** What the exercise asks **
Copy these lines word for word, including every one in the records.

Stored items:
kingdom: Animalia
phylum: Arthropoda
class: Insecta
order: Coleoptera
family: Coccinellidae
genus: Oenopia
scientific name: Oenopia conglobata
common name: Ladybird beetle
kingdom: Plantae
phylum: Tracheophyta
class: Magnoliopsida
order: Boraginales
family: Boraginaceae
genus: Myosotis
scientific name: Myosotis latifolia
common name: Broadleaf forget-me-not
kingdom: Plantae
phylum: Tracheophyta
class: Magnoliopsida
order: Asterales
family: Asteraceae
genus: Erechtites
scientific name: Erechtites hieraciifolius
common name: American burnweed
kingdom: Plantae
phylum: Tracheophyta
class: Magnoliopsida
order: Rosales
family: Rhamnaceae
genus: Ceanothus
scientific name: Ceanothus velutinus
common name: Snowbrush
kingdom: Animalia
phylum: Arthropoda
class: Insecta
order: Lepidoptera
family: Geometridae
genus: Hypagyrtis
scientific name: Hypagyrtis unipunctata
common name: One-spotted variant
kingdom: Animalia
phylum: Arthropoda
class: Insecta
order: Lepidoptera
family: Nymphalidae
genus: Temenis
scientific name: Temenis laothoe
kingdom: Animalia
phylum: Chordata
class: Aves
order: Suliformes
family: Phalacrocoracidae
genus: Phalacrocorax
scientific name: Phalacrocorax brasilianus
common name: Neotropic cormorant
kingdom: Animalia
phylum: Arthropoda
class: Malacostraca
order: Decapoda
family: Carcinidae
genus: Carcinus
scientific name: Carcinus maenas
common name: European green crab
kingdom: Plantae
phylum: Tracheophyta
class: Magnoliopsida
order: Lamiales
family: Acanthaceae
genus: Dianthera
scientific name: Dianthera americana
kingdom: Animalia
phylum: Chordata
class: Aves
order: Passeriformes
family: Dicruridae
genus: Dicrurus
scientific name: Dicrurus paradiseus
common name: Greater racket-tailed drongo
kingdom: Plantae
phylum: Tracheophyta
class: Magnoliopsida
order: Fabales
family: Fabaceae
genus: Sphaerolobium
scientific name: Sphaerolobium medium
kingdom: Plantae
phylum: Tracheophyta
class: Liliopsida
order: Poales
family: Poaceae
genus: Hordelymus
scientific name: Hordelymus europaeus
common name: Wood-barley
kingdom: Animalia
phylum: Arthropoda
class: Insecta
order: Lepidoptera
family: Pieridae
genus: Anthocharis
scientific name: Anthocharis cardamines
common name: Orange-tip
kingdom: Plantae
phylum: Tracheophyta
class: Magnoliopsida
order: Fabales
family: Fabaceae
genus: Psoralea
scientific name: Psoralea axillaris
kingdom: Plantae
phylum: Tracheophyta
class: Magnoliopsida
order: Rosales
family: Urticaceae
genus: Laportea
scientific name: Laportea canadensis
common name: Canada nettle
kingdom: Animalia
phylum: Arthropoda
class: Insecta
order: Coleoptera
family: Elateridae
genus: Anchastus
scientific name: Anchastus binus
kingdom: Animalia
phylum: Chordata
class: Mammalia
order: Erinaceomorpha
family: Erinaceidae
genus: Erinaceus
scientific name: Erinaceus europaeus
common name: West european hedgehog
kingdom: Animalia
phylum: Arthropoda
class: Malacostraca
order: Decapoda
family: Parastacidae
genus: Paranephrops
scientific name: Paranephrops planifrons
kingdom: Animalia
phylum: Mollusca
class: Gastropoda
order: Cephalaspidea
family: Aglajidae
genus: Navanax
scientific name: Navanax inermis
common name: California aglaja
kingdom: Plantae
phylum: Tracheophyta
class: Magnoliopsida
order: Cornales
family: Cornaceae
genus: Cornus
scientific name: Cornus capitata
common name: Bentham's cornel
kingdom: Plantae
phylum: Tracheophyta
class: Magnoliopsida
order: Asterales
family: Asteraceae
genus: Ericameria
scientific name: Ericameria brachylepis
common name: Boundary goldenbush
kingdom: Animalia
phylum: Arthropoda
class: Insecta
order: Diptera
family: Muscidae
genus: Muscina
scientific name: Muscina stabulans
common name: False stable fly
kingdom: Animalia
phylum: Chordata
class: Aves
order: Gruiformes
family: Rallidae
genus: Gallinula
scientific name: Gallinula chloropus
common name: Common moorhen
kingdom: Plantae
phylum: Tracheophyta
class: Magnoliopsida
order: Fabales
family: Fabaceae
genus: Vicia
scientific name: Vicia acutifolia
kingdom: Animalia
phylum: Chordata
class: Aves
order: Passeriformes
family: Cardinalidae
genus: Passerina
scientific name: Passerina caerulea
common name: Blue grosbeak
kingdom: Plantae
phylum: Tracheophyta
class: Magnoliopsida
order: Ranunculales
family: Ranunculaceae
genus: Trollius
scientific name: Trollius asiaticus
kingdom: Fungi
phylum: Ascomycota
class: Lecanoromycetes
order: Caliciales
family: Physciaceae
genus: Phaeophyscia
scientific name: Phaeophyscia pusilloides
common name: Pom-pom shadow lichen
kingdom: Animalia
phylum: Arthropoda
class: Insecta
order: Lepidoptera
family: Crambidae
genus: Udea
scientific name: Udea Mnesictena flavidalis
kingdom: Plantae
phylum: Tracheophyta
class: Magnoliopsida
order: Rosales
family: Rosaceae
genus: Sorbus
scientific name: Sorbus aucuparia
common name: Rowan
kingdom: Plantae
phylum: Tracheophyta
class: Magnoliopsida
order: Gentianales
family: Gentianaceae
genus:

** Full solution **
kingdom: Animalia
phylum: Arthropoda
class: Insecta
order: Coleoptera
family: Coccinellidae
genus: Oenopia
scientific name: Oenopia conglobata
common name: Ladybird beetle
kingdom: Plantae
phylum: Tracheophyta
class: Magnoliopsida
order: Boraginales
family: Boraginaceae
genus: Myosotis
scientific name: Myosotis latifolia
common name: Broadleaf forget-me-not
kingdom: Plantae
phylum: Tracheophyta
class: Magnoliopsida
order: Asterales
family: Asteraceae
genus: Erechtites
scientific name: Erechtites hieraciifolius
common name: American burnweed
kingdom: Plantae
phylum: Tracheophyta
class: Magnoliopsida
order: Rosales
family: Rhamnaceae
genus: Ceanothus
scientific name: Ceanothus velutinus
common name: Snowbrush
kingdom: Animalia
phylum: Arthropoda
class: Insecta
order: Lepidoptera
family: Geometridae
genus: Hypagyrtis
scientific name: Hypagyrtis unipunctata
common name: One-spotted variant
kingdom: Animalia
phylum: Arthropoda
class: Insecta
order: Lepidoptera
family: Nymphalidae
genus: Temenis
scientific name: Temenis laothoe
kingdom: Animalia
phylum: Chordata
class: Aves
order: Suliformes
family: Phalacrocoracidae
genus: Phalacrocorax
scientific name: Phalacrocorax brasilianus
common name: Neotropic cormorant
kingdom: Animalia
phylum: Arthropoda
class: Malacostraca
order: Decapoda
family: Carcinidae
genus: Carcinus
scientific name: Carcinus maenas
common name: European green crab
kingdom: Plantae
phylum: Tracheophyta
class: Magnoliopsida
order: Lamiales
family: Acanthaceae
genus: Dianthera
scientific name: Dianthera americana
kingdom: Animalia
phylum: Chordata
class: Aves
order: Passeriformes
family: Dicruridae
genus: Dicrurus
scientific name: Dicrurus paradiseus
common name: Greater racket-tailed drongo
kingdom: Plantae
phylum: Tracheophyta
class: Magnoliopsida
order: Fabales
family: Fabaceae
genus: Sphaerolobium
scientific name: Sphaerolobium medium
kingdom: Plantae
phylum: Tracheophyta
class: Liliopsida
order: Poales
family: Poaceae
genus: Hordelymus
scientific name: Hordelymus europaeus
common name: Wood-barley
kingdom: Animalia
phylum: Arthropoda
class: Insecta
order: Lepidoptera
family: Pieridae
genus: Anthocharis
scientific name: Anthocharis cardamines
common name: Orange-tip
kingdom: Plantae
phylum: Tracheophyta
class: Magnoliopsida
order: Fabales
family: Fabaceae
genus: Psoralea
scientific name: Psoralea axillaris
kingdom: Plantae
phylum: Tracheophyta
class: Magnoliopsida
order: Rosales
family: Urticaceae
genus: Laportea
scientific name: Laportea canadensis
common name: Canada nettle
kingdom: Animalia
phylum: Arthropoda
class: Insecta
order: Coleoptera
family: Elateridae
genus: Anchastus
scientific name: Anchastus binus
kingdom: Animalia
phylum: Chordata
class: Mammalia
order: Erinaceomorpha
family: Erinaceidae
genus: Erinaceus
scientific name: Erinaceus europaeus
common name: West european hedgehog
kingdom: Animalia
phylum: Arthropoda
class: Malacostraca
order: Decapoda
family: Parastacidae
genus: Paranephrops
scientific name: Paranephrops planifrons
kingdom: Animalia
phylum: Mollusca
class: Gastropoda
order: Cephalaspidea
family: Aglajidae
genus: Navanax
scientific name: Navanax inermis
common name: California aglaja
kingdom: Plantae
phylum: Tracheophyta
class: Magnoliopsida
order: Cornales
family: Cornaceae
genus: Cornus
scientific name: Cornus capitata
common name: Bentham's cornel
kingdom: Plantae
phylum: Tracheophyta
class: Magnoliopsida
order: Asterales
family: Asteraceae
genus: Ericameria
scientific name: Ericameria brachylepis
common name: Boundary goldenbush
kingdom: Animalia
phylum: Arthropoda
class: Insecta
order: Diptera
family: Muscidae
genus: Muscina
scientific name: Muscina stabulans
common name: False stable fly
kingdom: Animalia
phylum: Chordata
class: Aves
order: Gruiformes
family: Rallidae
genus: Gallinula
scientific name: Gallinula chloropus
common name: Common moorhen
kingdom: Plantae
phylum: Tracheophyta
class: Magnoliopsida
order: Fabales
family: Fabaceae
genus: Vicia
scientific name: Vicia acutifolia
kingdom: Animalia
phylum: Chordata
class: Aves
order: Passeriformes
family: Cardinalidae
genus: Passerina
scientific name: Passerina caerulea
common name: Blue grosbeak
kingdom: Plantae
phylum: Tracheophyta
class: Magnoliopsida
order: Ranunculales
family: Ranunculaceae
genus: Trollius
scientific name: Trollius asiaticus
kingdom: Fungi
phylum: Ascomycota
class: Lecanoromycetes
order: Caliciales
family: Physciaceae
genus: Phaeophyscia
scientific name: Phaeophyscia pusilloides
common name: Pom-pom shadow lichen
kingdom: Animalia
phylum: Arthropoda
class: Insecta
order: Lepidoptera
family: Crambidae
genus: Udea
scientific name: Udea Mnesictena flavidalis
kingdom: Plantae
phylum: Tracheophyta
class: Magnoliopsida
order: Rosales
family: Rosaceae
genus: Sorbus
scientific name: Sorbus aucuparia
common name: Rowan
kingdom: Plantae
phylum: Tracheophyta
class: Magnoliopsida
order: Gentianales
family: Gentianaceae
genus:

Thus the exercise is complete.